__ISTRUZIONI__:
**A.** Le affermazioni (i), (ii) e (iii) concordano con il testo sulle omelie? Per ciascuna rispondi sì o no e cita tra virgolette le parole del testo che lo decidono. (i) Le omelie raccolte vanno dal 9 marzo 2019 al 12 dicembre 2020. (ii) Il tema dell'ascolto è affrontato nel matrimonio di Sofia e Riccardo. (iii) Secondo Anas la vita cristiana rende tutto semplice.
**B.** Scrivi il seguito del testo sulle omelie, partendo dopo la sua ultima frase.

__TESTO FORNITO__:
------

Le omelie sono raccolte in ordine cronologico e vanno dal 9 marzo del 2019 al 12 dicembre 2020. Hanno tutte uno schema logico, che parte sempre dal commento ai brani scelti dagli sposi per la Messa (il resto lo lasciamo alla scoperta del lettore), ma soprattutto affrontano volta per volta un tema o un spetto della vita matrimoniale.

Il tema del desiderio, che dà origine al titolo del libro, è affrontato nel matrimonio di Sofia e Riccardo (pag. 111) a partire dal brano dei discepoli di Emmaus (Lc. 24,13-35) “che dice quanto sia necessaria, per vivere, una confidenza ragionevole riposta nel Signore”. Anas spiega loro che tutti vivono con un desiderio, ma questo, quando non è posto nel Signore, diviene menzogna e aggiunge che coloro che pensano così non si rendono conto che “la risposta al desiderio del loro cuore non sta in loro stessi”. Quindi passa alla domanda diretta agli sposi: “Voi dunque, Sofia e Riccardo, in chi avete visto il compimento della vostra attesa? Dove avete sperimentato una presenza all’altezza dei vostri desideri più profondi”? E senza sottrarsi alla risposta prosegue:” Gesù si è posto come il compimento alla vostra attesa. Tornate a sperimentarlo tutte le volte che lo cercate con verità attraverso i segni nei quali Egli si manifesta … Non dimenticate il vostro desiderio! Non scordate mai, anche nel futuro, la grandezza della vostra attesa”.

In occasione del matrimonio di Letizia e Tommaso (pag. 65) Anas affronta il tema dell’ascolto che assimila figurativamente alla campana di un monastero: “Quando l’aria è attraversata dal suo suono, tutti si devono fermare”. E poi spiega: “La prima campana suonata nella nostra vita per dirci di ascoltare è stata la comunità cristiana. La comunità cristiana è la prima regola, il primo punto di richiamo, il ricordo permanente di come tutto sia legame con Dio. La seconda campana, … è il dialogo personale col Signore”. Ben consapevole di indicare una strada non facile chiarisce: “Ciò non significa che l’obbedienza a Lui sia un’esperienza comoda. Non bisogna pensare, cioè, che la vita cristiana corrisponda al cuore perché rende tutto semplice. I sacrifici restano, il lavoro resta, le fatiche restano … Tutto però acquista un senso, tutto si rivela fattore di costruzione e di salvezza, tutto si ritrova pervaso da un amore dolce e grande”.

------

__DATI GREZZI__:

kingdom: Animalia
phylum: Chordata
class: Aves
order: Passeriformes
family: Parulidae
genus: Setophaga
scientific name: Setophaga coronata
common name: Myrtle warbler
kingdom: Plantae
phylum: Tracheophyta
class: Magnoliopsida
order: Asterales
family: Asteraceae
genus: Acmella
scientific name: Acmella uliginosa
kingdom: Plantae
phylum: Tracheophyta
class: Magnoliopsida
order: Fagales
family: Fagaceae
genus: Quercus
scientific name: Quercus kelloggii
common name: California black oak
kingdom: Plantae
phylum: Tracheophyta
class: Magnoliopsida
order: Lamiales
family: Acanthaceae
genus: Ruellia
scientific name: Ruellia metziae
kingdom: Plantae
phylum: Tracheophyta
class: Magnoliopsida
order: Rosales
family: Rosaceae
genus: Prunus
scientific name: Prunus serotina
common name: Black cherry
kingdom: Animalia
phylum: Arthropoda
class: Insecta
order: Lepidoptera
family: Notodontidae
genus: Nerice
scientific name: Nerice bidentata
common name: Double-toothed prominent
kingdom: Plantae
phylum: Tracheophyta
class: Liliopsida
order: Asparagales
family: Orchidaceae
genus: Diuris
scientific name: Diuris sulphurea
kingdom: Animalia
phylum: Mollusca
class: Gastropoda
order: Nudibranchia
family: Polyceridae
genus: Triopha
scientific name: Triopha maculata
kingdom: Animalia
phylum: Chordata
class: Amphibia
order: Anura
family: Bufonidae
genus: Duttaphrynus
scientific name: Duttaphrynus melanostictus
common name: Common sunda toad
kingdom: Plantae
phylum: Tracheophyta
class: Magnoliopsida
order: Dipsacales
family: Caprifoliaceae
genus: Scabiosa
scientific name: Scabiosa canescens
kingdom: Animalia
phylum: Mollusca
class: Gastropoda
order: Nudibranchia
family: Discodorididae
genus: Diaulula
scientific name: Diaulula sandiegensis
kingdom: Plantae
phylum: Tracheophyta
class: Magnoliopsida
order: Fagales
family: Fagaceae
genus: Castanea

------

__RISPOSTE__:
**A.**
(i) Sì: "vanno dal 9 marzo del 2019 al 12 dicembre 2020".
(ii) No: "In occasione del matrimonio di Letizia e Tommaso (pag. 65) Anas affronta il tema dell’ascolto".
(iii) No: "Non bisogna pensare, cioè, che la vita cristiana corrisponda al cuore perché rende tutto semplice."

**B.**
Con Chiara ed Emanuele (pag. 145) affronta il tema dell’ansia, prendendo spunto dal brano di Matteo (6,25-34) da loro scelto in cui Cristo dice: “Non preoccupatevi per la vostra vita, di quello che mangerete o berrete …”. L’ansia delle persone del nostro tempo risiede per Anas nell’avarizia e nell’idolatria, perché “all’uomo che spera solo nei propri progetti, la realtà prima o poi presenta il conto, facendo emergere l’insoddisfazione, l’angoscia, la paura e la depressione”. L’omelia è un invito all’essenzialità. “Possiamo essere poveri di tutto, se siamo ricchi dell’essenziale e dell’eterno, cioè se siamo radicati in Dio”.

Con Giulietta e Francesco affronta il tema della comunione nella Chiesa; con Anna e Simone quello della fedeltà ai segni di Dio attraverso la figura di San Giuseppe; con Caterina e Andrea quello della misericordia, che è una sorta di file rouge che attraversa tutti i testi riportati nel libro, con Francesca e Marco, quello del riposo, come fonte di virtù. Gli altri temi si possono facilmente individuare scorrendo velocemente l’indice.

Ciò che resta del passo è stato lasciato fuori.